Plot twist: It wasn’t by choice
Ah, young love. It’s foolish, playful, innocent, exciting… just enough to make those who have it smitten and those who don’t wish they did.
I was the latter. I was a hopeless romantic growing up. I had crushes, but wouldn’t dare talk to them. To throw another wrench into the mix, I’m a triplet. That meant my brothers collectively were friends with most guys in our grade. So yes, I’ll admit it, I often had crushes on my brother’s friends. In the end, I was single all of my young adult life. I hadn’t kissed anyone until I was a college senior, and hadn’t dated anyone by the time I graduated college.
Now I’m graduated, in a healthy relationship with my boyfriend, and glad I was single for so long. So for anyone who may be slow to jump on the relationship train, here are some reasons I took my time.
I Gave My Heart a Break
They say “it’s better to have loved and lost than never loved at all”, but I think it depends. When you’re young, do you really know what love is? Most likely, it’s going to be a different kind of love than adults experience. For those who married your high school sweetheart, I commend you for finding your soul mate so early. For the rest of us, I’m sure we can think back to people we liked in high school who we wouldn’t dare swoon over today.
In short, you’ll save yourself from a lot of heartbreak if you stop thinking about finding a partner and enjoy the single life.
I Learned to Form Solid Friendships
You can guarantee your friends will be at your wedding, but the bride/groom? Not so much.
Relationships come and go, but friendships can last forever if you’re willing to put in the effort. Let me be living proof of that. I’ve had the same two best friends since Elementary school. While we’ve been through a lot with each other, our friendship became its strongest during one pivotal year: the year all of us were single.
Because we were more focused on spending time with each other than a significant other, we grew closer.

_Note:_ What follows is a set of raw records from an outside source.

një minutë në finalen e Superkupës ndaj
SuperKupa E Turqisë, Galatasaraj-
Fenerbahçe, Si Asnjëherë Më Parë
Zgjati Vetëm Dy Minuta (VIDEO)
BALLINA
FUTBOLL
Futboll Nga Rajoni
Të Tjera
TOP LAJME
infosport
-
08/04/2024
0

We went shopping, had slumber parties, planned trips together, and were always there for each other. By learning how to prioritize my friendships during that time, I created strong friendships in college. Now, I have about 15+ friends that I keep in touch with regularly, despite being long distance post-graduation.
I’m not saying you can never have a significant other and friends. I’m saying you should learn how to create a solid friendship before creating a solid relationship.
I Saved $$$
Selfishly, this was my favorite perk of being single. Yes, when you’re dating someone you’ll have things paid for and receive gifts, but if you’re a good partner you will also be doing those things in return.

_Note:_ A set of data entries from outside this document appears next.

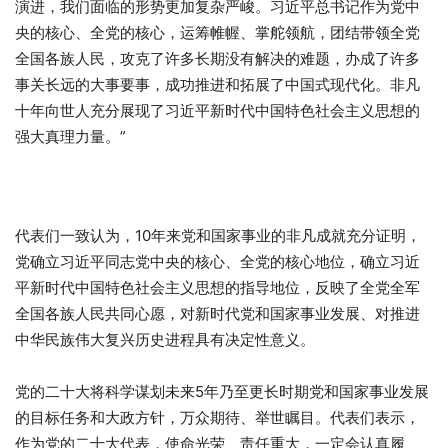
演进，我们面临的形势更加复杂严峻。习近平总书记作为党中
央的核心、全党的核心，运筹帷幄、掌舵领航，团结带领全党
全国各族人民，攻克了许多长期没有解决的难题，办成了许多
事关长远的大事要事，成功推进和拓展了中国式现代化。非凡
十年向世人充分展现了习近平新时代中国特色社会主义思想的
强大真理力量。”
代表们一致认为，10年来党和国家事业的非凡成就充分证明，
党确立习近平同志党中央的核心、全党的核心地位，确立习近
平新时代中国特色社会主义思想的指导地位，反映了全党全军
全国各族人民共同心愿，对新时代党和国家事业发展、对推进
中华民族伟大复兴历史进程具有决定性意义。
党的二十大将科学谋划未来5年乃至更长时期党和国家事业发展
的目标任务和大政方针，万众期待、举世瞩目。代表们表示，
作为党的二十大代表，使命光荣、责任重大，一定会认真履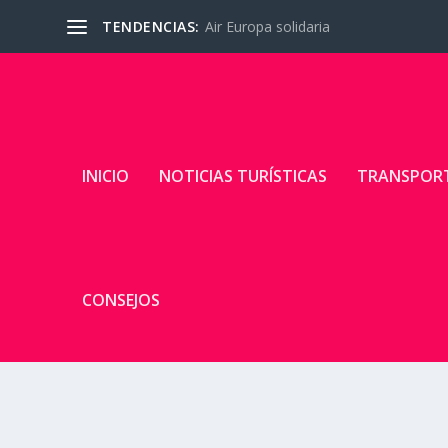
TENDENCIAS:
Air Europa solidaria
INICIO
NOTICIAS TURÍSTICAS
TRANSPOR
CONSEJOS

To be candid, I cringe when looking back on how much money I spent this past year on my boyfriend. We ordered food a lot, sent gifts to each other, and went all out on anniversaries. But when I was single? I didn’t even need to check my bank account.
Listen, it’s nice being showered in gifts and surprising someone with them, but you’re only young once. Specifically, you can only be young and selfish once. At a young age, most don’t have much to spend anyway. For that reason, I highly recommend making the money you have count towards something that will benefit you in the future. Like nice shoes, a car, or a savings account.
I Created Good Memories
Have you ever started telling a story on a date and realize halfway through that an ex is in it? I haven’t, but I’ve been on the receiving end and it’s not attractive. In early relationships, it’s common to spend all your time with your significant other. But what do you do when you’re on a date 5 years later and realize you spent the last few years watching Netflix with your ex?
It is painfully easy to lose yourself in a relationship and sadly, it’s not seen until the relationship is over. So if you’re in a young relationship, try spending time with yourself. And if you’re not, please enjoy this time to do things you enjoy. I spent my single life going hiking, painting, learning guitar, and even playing a month-long game of tag. And while I sometimes made an idiot of myself, I realized that it was the best time to do so.
So while it’s easy to feel embarrassed, worried, or weird for not dating until your 20s, let me be the first to say it’s totally normal and you’ll be grateful you waited. You never know who will enjoy hearing the wild stories about your single life.